- [Data extracts]
BEGIN

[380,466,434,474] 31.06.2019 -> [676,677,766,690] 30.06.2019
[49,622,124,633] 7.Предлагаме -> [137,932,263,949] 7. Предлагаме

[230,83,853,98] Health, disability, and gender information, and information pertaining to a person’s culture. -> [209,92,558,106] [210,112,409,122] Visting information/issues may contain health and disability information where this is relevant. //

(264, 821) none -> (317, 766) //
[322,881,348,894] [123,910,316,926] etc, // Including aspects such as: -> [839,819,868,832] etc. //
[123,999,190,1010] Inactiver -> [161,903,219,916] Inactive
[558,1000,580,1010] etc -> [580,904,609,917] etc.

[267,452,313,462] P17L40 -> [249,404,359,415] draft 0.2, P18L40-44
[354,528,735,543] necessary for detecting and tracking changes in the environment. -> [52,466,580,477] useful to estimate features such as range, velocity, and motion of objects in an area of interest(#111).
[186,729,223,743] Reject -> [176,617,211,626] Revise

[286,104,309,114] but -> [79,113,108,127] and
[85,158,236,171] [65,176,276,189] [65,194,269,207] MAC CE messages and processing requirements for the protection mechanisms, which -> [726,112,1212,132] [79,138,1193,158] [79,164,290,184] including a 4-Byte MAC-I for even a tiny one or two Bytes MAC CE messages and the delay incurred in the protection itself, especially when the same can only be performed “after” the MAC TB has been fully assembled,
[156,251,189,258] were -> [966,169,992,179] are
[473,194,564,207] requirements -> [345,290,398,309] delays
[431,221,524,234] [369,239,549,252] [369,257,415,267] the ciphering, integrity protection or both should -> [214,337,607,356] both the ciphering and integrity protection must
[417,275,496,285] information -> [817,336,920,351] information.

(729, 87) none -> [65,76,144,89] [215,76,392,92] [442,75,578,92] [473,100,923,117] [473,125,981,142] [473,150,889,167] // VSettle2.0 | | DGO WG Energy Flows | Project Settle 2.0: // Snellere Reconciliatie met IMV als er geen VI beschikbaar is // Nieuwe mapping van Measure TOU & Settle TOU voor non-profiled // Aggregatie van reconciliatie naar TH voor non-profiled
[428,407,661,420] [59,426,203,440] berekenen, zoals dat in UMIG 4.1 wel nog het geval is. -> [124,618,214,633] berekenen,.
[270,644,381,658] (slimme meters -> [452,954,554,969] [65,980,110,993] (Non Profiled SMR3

END

- [Exercise aim] Here, the lines to copy run from the one containing "[428,407,661,420] [59,426,203,440] berekenen, zoals" to the final line of the listing; copy them exactly and nothing else.

- [Answer for the task]
[428,407,661,420] [59,426,203,440] berekenen, zoals dat in UMIG 4.1 wel nog het geval is. -> [124,618,214,633] berekenen,.
[270,644,381,658] (slimme meters -> [452,954,554,969] [65,980,110,993] (Non Profiled SMR3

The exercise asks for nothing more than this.